Will you quote precisely the lines that run from the top of the material below to the line containing "411 172 344.49", both ends included?

***

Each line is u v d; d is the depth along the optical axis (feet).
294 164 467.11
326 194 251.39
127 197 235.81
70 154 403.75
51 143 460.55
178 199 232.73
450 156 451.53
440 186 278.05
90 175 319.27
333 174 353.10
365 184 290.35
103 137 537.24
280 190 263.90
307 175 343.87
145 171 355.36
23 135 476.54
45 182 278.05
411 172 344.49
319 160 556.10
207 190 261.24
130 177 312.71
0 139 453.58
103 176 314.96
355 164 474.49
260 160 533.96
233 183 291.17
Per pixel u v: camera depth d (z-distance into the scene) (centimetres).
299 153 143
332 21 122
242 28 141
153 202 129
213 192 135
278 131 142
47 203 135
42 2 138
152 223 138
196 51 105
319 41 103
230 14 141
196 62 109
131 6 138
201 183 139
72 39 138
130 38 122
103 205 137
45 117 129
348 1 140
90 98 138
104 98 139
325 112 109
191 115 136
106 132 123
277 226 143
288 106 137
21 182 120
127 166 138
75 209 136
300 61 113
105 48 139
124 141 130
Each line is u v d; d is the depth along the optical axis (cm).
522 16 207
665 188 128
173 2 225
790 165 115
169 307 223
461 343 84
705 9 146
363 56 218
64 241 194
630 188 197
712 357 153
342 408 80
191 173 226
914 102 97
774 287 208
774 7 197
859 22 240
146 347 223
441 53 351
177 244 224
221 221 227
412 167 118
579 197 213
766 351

***

▶ [SOLUTION FOR THIS TASK]:
Each line is u v d; d is the depth along the optical axis (feet).
294 164 467.11
326 194 251.39
127 197 235.81
70 154 403.75
51 143 460.55
178 199 232.73
450 156 451.53
440 186 278.05
90 175 319.27
333 174 353.10
365 184 290.35
103 137 537.24
280 190 263.90
307 175 343.87
145 171 355.36
23 135 476.54
45 182 278.05
411 172 344.49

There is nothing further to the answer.